It's quite the transformation. Simon Rogan laughs at the memory. As well he might, because today his restaurant empire – L'Enclume, Rogan & Company and The Pig & Whistle in Cartmel, The French in Manchester, and Roganic in London – has made him fêted, Michelin-starred and TV-famous.

The boy who would dream of becoming a professional footballer, who only took cookery because he fancied the teacher, Mrs Humphries, is riding high. Most significantly, after years of battling, he has earnt the love and respect of his adopted hometown of Cartmel and created there a kind of 'Roganville', where from the farm to the village pub to the car park stuffed with Porsches, he is top dog.

Now 45, Rogan's journey encompassed stints with Jean-Christophe Novelli, Keith Floyd and Marco Pierre White but when he started L'Enclume, the first restaurant of his own, he'd been out of a kitchen for two years. What had happened? As is oft said about chefs, Rogan had had a few false starts. As a teenager, he parlayed a school-leaver's job in a Greek restaurant – "I was in charge of chips straight away," he boasts, displaying his life-long commitment to potatoes – into an apprenticeship in a nearby country-house hotel, while training part-time at catering college.

Despite being "terrible" compared to the other students because, Rogan says, "I only knew about chips and kebabs, and they were classically trained," he gritted his teeth, learnt everything going and ended up top of the class, and is still proud of his knowledge of the classic French techniques.f "It's no good just being a cheeky chappie, you need the basics." (His demeanour, it has to be said, is rather cheeky chappie-ish, as viewers of last year's Great British Menu will confirm.)

Soon, hoping to support his own young family in Southampton (he has two grown-up sons), Rogan was trying to juggle home and work. "Chefs are like nomads, really, once a job finishes, they move on," he says. And at some point, the combination of the long hours and excitement of working with Novelli at his peak, saw Rogan divorce and, by his own admission, enter a lengthy period of bad luck.

* **Extracted information**
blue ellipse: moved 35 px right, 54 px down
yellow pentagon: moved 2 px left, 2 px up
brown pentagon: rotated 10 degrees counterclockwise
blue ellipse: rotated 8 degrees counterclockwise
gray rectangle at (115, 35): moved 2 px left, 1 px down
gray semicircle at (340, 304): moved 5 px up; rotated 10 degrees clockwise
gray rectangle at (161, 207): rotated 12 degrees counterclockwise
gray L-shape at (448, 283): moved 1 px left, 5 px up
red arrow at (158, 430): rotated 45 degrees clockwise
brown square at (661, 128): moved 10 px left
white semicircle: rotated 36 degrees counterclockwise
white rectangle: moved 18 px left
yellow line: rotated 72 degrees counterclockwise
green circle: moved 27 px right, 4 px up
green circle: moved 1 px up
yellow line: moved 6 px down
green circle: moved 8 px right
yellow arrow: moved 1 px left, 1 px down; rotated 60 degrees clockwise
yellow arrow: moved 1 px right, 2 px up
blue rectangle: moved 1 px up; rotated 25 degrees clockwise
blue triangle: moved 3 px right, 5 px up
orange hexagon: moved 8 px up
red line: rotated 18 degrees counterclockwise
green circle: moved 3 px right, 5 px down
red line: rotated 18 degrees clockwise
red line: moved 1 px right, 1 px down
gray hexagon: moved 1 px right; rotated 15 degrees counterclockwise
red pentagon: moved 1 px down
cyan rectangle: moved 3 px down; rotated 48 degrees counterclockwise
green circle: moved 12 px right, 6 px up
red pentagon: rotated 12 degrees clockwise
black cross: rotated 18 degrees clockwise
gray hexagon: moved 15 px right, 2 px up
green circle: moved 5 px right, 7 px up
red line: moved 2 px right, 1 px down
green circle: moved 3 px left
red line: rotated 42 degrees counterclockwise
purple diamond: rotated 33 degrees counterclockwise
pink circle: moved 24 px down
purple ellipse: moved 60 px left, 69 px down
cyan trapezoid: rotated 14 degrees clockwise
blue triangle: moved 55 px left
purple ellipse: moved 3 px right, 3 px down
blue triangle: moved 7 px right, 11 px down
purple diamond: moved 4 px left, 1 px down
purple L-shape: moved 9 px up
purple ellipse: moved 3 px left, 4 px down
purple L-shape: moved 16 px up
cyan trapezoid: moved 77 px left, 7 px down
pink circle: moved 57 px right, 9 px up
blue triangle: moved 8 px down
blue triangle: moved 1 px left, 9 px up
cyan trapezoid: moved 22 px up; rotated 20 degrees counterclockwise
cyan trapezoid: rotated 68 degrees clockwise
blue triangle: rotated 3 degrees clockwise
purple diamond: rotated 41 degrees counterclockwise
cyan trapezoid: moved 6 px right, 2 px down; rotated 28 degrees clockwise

* **Stated problem 1**
Answer these questions using the profile of Simon Rogan:
(a) What was the name of the teacher who was Rogan's reason for taking cookery?
(b) How long had Rogan been out of a kitchen when he started L'Enclume?
(c) In which city was Rogan hoping to support his young family?
* **Stated problem 2**
Retype the passage of the Simon Rogan profile from "The boy who" to "is top dog.".

* **Exercise solution 1**
(a) Mrs Humphries
(b) Two years
(c) Southampton

* **Exercise solution 2**
The boy who would dream of becoming a professional footballer, who only took cookery because he fancied the teacher, Mrs Humphries, is riding high. Most significantly, after years of battling, he has earnt the love and respect of his adopted hometown of Cartmel and created there a kind of 'Roganville', where from the farm to the village pub to the car park stuffed with Porsches, he is top dog.